### TASK DIRECTIONS:
Pick out every line of the records that contains the word "with", treating uppercase and lowercase letters as distinct, and copy each of those lines.

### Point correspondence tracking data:
********

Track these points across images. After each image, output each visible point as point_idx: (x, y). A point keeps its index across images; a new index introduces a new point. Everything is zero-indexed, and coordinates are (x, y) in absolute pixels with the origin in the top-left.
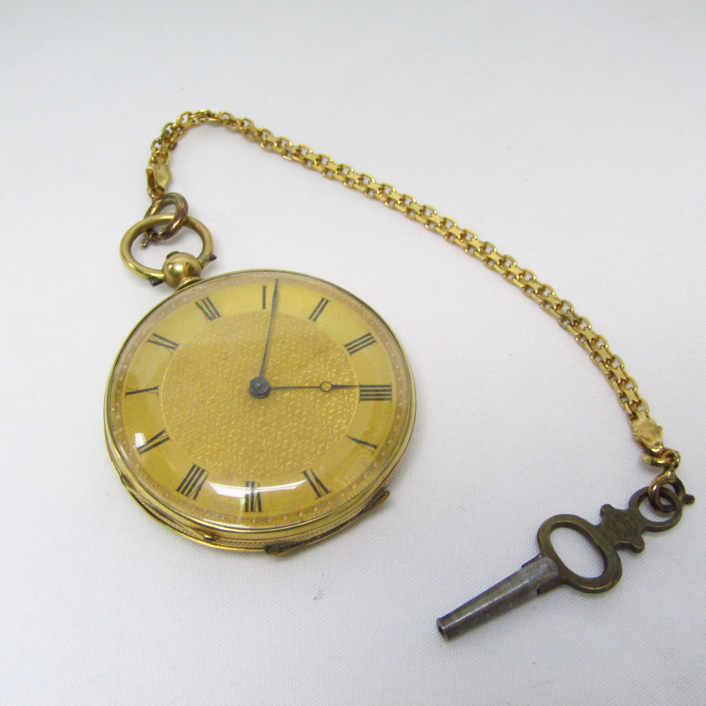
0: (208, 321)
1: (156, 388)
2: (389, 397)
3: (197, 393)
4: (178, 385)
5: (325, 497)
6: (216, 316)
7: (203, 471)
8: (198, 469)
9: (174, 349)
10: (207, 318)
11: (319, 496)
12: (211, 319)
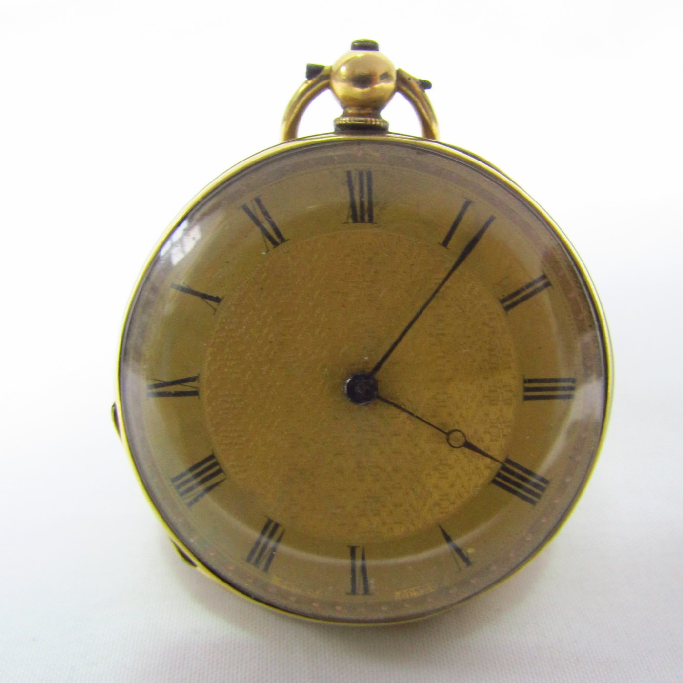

********

### TASK SOLUTION:
Track these points across images. After each image, output each visible point as point_idx: (x, y). A point keeps its index across images; a new index introduces a new point. Everything is zero-indexed, and coordinates are (x, y) in absolute pixels with the origin in the top-left.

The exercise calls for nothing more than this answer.